The report examines how the “bring your own device” (BYOD) movement has led to the mixing of personal and corporate data on employee-owned devices, and how the apps we use every day can put that data at risk.

The report also shares how some app developers collect data on users as a money-making technique.

Other findings from the App Reputation Report include:

  • Overall, 83% of the most popular apps are associated with security risks and privacy issues.
  • iOS apps exhibited more risky behaviors than Android apps. 91% of iOS apps exhibit at least one risky behavior, as compared to 80% of Android apps.
  • 95% of the top free apps and 77.5% of the top paid apps exhibited at least one risky behavior.
  • 78% of the most popular free Android apps identify the user’s ID (UDID).
  • Even though Apple prohibits its developers from accessing the UDID, 5.5% of the tested iOS apps still do.
  • 72% of the top free apps track for the user’s location, compared to 41% of paid apps.
  • Although paid apps already generate revenue when downloaded, 59% of paid iOS and 24% of paid Android apps still support in-app purchasing.
  • Furthermore, 39% of paid iOS and 16% of paid Android apps still share data with ad networks.
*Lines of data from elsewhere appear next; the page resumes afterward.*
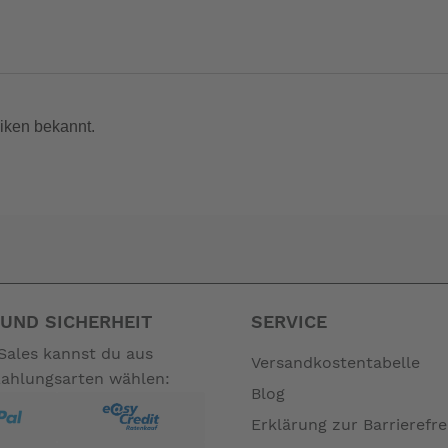
nd Stellungsanzeige
iken bekannt.
n die Gleitfahrt. Man beginnt mit heruntergefahrenen Klappen,
Druckschalter. Die Klappen fahren nach oben, und der Krängungs
 oberem oder unterem Taster zu korrigieren. Durch den automa
UND SICHERHEIT
SERVICE
Sales kannst du aus
Versandkostentabelle
Zahlungsarten wählen:
Blog
Erklärung zur Barrierefre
“In analyzing both paid and free apps in our report, we’ve identified several new security trends within the global app ecosystem,” says Domingo Guerra, co-founder and president at Appthority. “For instance, we measured how paid apps – like free apps – are now supporting in-app purchasing and sharing data with ad networks as a method of generating revenue, even if it means putting user and corporate data at risk. We also discovered several popular iOS apps that access the unique device identifier (or UDID), even though Apple strictly prohibits that activity because UDIDs can be linked back to the private user information and activity as they navigate across apps.”